Since the Null Hypothesis generation is the bottleneck currently, and specifically the generation of random numbers, I’ve tried a few things. First off, I changed the kernel that uses the random numbers so that it is based off probability. Secondly, I moved the probability calculation off the CPU (and onto the GPU). Lastly, I’ve tried generating random numbers on the GPU using cudpp and on the cpu using SFMT. The SFMT appears to be just slightly faster by tenths of a second.
Null hypothesis generation is still the bottleneck!
Also, I fixed the bad p-value output bug from yesterday. Turned out I had to seed the cudpp random generator every useage.

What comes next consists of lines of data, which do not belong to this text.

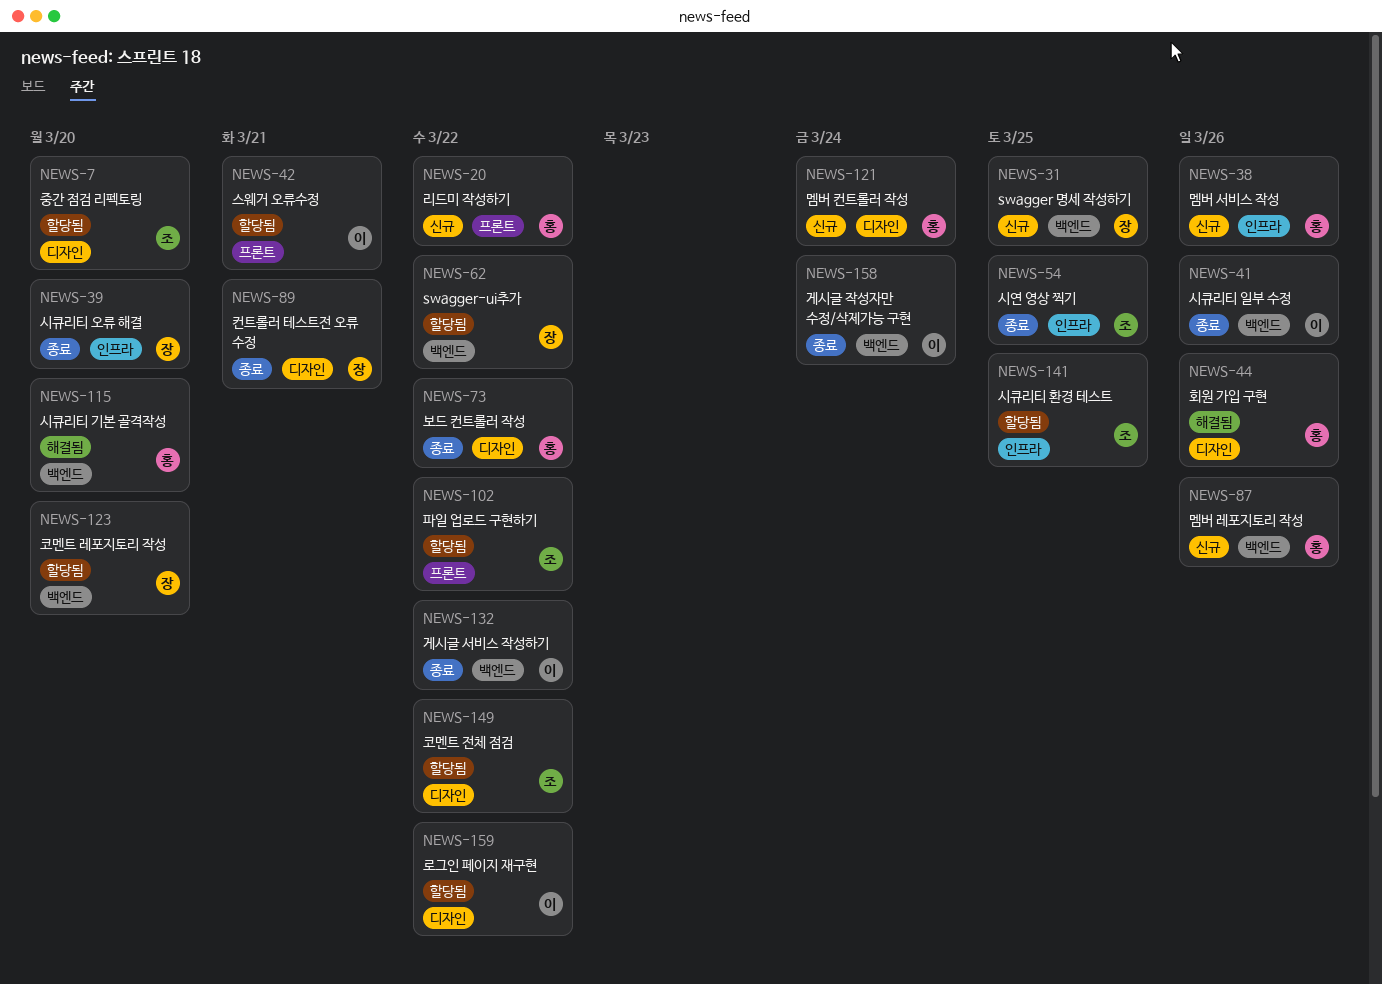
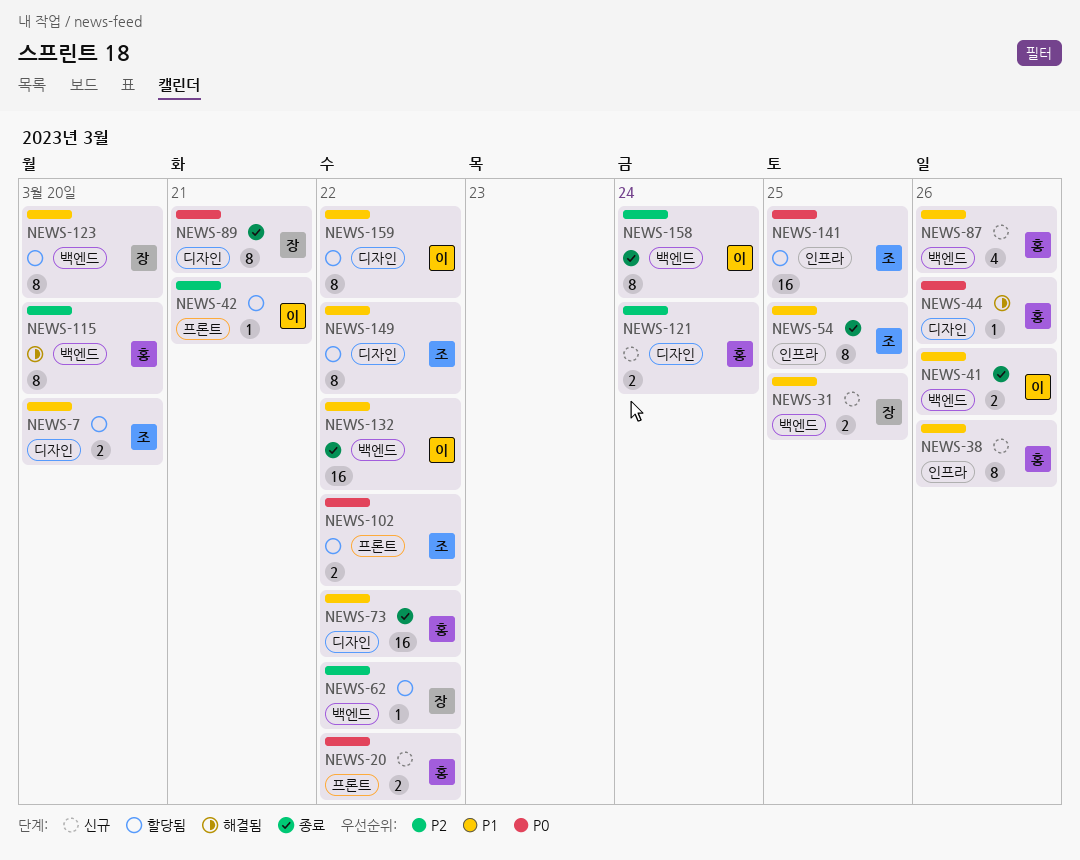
NEWS-39: present -> none

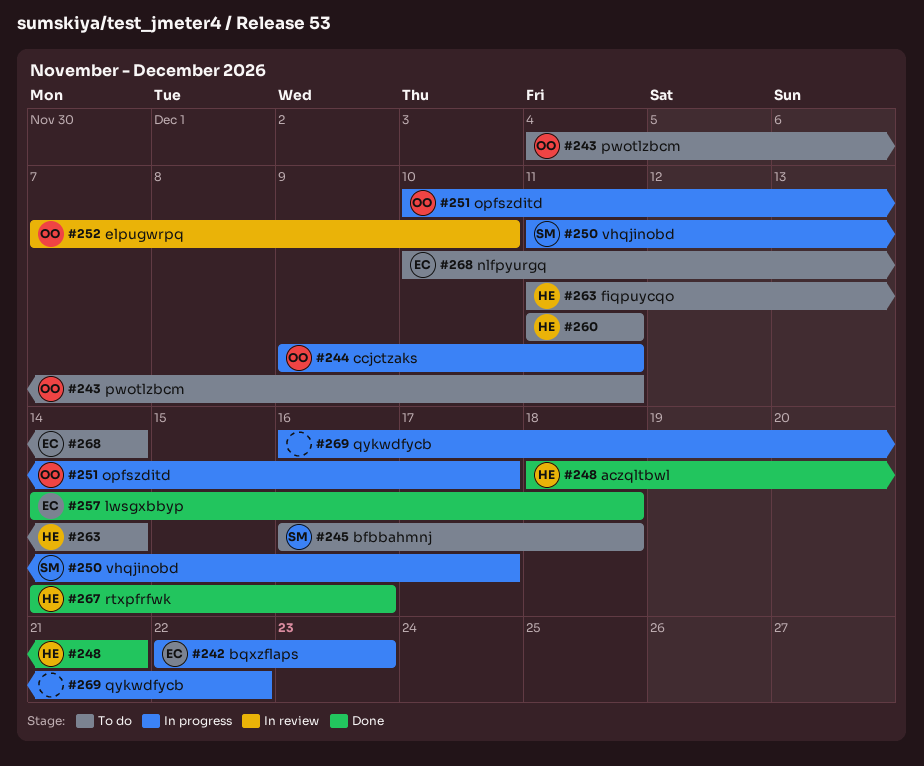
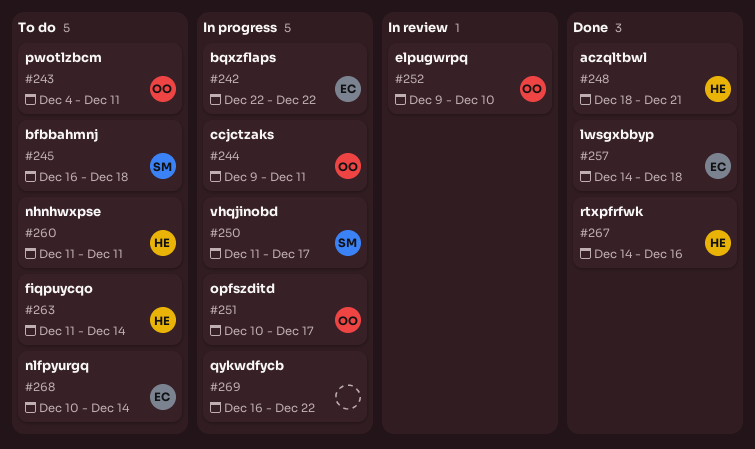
#242, due: Dec 23 -> Dec 22
#252, start: Dec 7 -> Dec 9

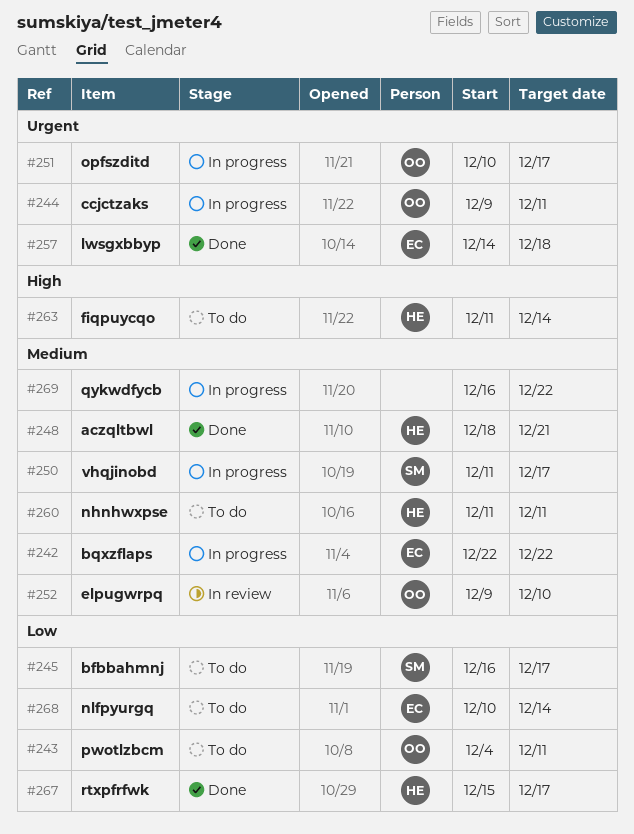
#245, due: Dec 18 -> Dec 17
#267, start: Dec 14 -> Dec 15
#267, due: Dec 16 -> Dec 17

I tried using the GPU for random number generation when doing the null hypothesis generation. This time I’m using CUDPP’s random function which will generate an array of random values using CUDA. There is a speed increase from approximately 18 seconds down to 14 seconds when using a 10000 population, 789 cases, 2500 grid point data set. The biggest bottleneck right now is generating the null hypothesis. Specifically, generating the random numbers. I might be near or at the maximum random generation speed available?
Important note though: There is a bug somewhere causing bad p-values to be output now. Will investigate tomorrow.